## Assignment
Every line of the data that contains the string "Engineers" must be copied.
Top of Data records
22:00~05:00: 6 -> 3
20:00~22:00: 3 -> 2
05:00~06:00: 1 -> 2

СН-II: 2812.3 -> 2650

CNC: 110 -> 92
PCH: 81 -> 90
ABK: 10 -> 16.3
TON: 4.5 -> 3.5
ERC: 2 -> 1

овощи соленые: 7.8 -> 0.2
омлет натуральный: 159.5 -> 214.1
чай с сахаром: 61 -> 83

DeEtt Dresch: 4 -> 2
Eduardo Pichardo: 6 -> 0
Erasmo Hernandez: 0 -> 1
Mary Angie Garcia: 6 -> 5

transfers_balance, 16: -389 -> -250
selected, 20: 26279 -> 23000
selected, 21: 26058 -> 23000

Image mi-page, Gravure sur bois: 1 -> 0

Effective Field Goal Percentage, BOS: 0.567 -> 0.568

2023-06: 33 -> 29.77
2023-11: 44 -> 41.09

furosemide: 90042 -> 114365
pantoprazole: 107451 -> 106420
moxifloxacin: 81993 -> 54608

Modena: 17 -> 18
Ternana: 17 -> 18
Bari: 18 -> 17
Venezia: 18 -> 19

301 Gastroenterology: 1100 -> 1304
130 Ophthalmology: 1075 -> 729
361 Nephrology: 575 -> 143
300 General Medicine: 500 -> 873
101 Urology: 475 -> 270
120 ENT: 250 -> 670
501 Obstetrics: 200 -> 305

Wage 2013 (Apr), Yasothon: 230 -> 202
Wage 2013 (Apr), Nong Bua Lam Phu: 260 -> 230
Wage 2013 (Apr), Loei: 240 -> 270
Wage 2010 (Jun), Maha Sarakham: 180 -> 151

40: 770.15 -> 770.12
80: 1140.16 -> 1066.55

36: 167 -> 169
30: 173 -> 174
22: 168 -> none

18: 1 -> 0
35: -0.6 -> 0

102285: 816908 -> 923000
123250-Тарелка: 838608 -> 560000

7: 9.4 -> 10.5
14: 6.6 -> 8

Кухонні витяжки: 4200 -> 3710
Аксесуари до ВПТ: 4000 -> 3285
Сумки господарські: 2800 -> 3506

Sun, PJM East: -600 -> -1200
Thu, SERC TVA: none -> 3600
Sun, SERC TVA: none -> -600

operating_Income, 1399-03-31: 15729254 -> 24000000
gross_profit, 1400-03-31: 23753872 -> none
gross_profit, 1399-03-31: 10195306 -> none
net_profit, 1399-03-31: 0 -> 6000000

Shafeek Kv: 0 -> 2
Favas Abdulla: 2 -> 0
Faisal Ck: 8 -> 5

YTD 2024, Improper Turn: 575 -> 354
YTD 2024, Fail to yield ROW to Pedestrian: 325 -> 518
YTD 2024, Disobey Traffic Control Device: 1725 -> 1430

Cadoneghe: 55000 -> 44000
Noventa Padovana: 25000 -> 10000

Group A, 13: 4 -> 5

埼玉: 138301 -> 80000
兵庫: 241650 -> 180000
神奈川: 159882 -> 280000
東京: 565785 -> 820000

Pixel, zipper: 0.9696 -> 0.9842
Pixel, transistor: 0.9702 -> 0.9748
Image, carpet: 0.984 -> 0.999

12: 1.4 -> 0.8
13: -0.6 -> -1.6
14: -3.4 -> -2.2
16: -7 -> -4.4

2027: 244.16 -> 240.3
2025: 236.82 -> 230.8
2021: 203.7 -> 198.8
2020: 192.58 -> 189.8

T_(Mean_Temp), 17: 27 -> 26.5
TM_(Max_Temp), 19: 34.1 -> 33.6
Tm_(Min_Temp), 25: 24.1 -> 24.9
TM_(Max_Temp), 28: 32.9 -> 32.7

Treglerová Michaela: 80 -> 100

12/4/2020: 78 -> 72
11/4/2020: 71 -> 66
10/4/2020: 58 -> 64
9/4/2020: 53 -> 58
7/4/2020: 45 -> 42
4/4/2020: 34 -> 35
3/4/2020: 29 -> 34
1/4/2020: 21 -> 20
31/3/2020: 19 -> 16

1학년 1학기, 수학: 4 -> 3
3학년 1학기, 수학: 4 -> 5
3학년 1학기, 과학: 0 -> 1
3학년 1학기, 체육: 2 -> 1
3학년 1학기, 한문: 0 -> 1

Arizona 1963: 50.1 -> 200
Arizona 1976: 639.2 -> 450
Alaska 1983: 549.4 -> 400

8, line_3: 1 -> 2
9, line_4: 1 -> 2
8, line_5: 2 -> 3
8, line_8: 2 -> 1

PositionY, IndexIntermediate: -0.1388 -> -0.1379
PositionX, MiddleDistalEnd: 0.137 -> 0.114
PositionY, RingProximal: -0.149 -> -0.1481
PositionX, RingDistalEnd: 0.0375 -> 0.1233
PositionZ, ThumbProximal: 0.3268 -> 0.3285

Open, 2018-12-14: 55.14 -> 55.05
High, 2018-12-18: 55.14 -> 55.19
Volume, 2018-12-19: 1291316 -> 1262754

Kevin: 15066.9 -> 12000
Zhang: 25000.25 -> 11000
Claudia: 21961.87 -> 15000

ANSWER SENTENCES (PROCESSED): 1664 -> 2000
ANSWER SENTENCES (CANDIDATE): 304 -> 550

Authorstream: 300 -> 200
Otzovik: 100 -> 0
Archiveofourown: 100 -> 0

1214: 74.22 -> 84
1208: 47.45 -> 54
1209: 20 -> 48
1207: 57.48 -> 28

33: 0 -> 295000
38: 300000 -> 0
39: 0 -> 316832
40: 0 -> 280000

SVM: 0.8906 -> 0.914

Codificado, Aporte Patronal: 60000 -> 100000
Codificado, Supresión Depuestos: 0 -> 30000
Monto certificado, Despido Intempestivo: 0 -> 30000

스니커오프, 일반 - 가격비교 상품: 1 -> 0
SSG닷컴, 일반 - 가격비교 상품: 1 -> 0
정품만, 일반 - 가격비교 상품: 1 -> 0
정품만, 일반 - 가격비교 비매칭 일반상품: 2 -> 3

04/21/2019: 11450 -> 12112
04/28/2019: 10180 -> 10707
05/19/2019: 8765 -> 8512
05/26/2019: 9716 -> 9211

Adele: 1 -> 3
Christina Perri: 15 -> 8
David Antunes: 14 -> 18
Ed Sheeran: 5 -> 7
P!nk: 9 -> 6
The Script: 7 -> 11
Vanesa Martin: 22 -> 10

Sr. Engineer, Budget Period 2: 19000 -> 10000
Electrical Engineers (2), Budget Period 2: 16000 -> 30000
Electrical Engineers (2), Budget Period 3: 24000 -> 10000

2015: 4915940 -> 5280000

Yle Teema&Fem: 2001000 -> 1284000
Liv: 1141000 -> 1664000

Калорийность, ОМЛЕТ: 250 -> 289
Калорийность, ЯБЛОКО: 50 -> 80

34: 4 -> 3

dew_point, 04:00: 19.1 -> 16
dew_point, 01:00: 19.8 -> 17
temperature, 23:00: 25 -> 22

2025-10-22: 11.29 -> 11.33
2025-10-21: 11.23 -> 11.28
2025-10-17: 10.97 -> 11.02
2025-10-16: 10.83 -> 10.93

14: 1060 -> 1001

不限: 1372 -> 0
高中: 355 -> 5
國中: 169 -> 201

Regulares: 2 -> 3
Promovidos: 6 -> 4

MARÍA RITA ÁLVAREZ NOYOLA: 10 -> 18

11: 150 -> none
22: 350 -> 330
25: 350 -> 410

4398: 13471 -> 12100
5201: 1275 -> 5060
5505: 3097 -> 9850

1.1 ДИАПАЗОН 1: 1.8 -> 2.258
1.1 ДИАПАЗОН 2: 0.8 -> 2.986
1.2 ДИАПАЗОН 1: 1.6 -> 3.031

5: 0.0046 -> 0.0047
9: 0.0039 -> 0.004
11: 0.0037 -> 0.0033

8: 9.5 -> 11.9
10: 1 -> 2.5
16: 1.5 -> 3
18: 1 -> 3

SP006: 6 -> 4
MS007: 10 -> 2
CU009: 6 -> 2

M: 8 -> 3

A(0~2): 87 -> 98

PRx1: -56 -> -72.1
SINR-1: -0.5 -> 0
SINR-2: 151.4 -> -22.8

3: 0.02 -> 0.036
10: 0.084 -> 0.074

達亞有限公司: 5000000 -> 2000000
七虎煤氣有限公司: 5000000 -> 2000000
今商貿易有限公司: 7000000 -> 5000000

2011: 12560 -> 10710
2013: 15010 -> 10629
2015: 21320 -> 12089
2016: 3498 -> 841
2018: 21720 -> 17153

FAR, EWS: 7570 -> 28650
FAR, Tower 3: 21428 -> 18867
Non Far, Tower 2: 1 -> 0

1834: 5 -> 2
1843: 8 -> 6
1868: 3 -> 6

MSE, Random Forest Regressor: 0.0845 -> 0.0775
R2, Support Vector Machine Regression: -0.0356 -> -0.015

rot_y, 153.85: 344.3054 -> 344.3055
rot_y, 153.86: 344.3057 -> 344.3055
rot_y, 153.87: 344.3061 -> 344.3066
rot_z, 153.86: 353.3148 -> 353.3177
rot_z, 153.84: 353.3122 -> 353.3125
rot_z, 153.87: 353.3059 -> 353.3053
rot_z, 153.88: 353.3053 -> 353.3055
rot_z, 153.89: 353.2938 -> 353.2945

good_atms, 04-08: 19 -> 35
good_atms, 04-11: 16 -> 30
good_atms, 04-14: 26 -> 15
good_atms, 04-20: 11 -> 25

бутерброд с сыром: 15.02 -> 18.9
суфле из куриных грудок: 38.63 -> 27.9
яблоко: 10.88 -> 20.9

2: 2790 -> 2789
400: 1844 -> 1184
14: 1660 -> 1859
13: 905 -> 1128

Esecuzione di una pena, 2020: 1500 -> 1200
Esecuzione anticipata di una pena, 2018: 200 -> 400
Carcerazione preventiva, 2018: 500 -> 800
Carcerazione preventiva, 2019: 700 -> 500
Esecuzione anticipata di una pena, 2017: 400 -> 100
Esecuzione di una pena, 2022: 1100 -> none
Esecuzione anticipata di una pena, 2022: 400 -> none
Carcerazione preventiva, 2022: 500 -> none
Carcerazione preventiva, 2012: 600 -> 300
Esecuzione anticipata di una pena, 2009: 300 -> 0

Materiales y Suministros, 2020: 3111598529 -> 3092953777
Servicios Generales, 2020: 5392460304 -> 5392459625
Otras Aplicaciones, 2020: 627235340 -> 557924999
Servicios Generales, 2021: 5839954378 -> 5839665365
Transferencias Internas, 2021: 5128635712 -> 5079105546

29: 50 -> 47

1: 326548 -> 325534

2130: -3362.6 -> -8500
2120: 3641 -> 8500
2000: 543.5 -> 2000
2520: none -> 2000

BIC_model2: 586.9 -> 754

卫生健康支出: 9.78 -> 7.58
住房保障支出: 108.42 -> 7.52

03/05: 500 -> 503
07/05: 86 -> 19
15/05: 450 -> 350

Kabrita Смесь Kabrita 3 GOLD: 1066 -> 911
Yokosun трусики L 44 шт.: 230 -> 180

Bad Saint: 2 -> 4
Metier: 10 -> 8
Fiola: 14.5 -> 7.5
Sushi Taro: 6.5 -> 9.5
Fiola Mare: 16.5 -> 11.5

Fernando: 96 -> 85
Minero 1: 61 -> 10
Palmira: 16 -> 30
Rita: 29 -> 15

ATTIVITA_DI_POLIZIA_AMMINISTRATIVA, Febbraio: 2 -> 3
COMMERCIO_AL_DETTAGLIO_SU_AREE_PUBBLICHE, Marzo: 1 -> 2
Bottom of Data records
## Answer to the exercise
Electrical Engineers (2), Budget Period 2: 16000 -> 30000
Electrical Engineers (2), Budget Period 3: 24000 -> 10000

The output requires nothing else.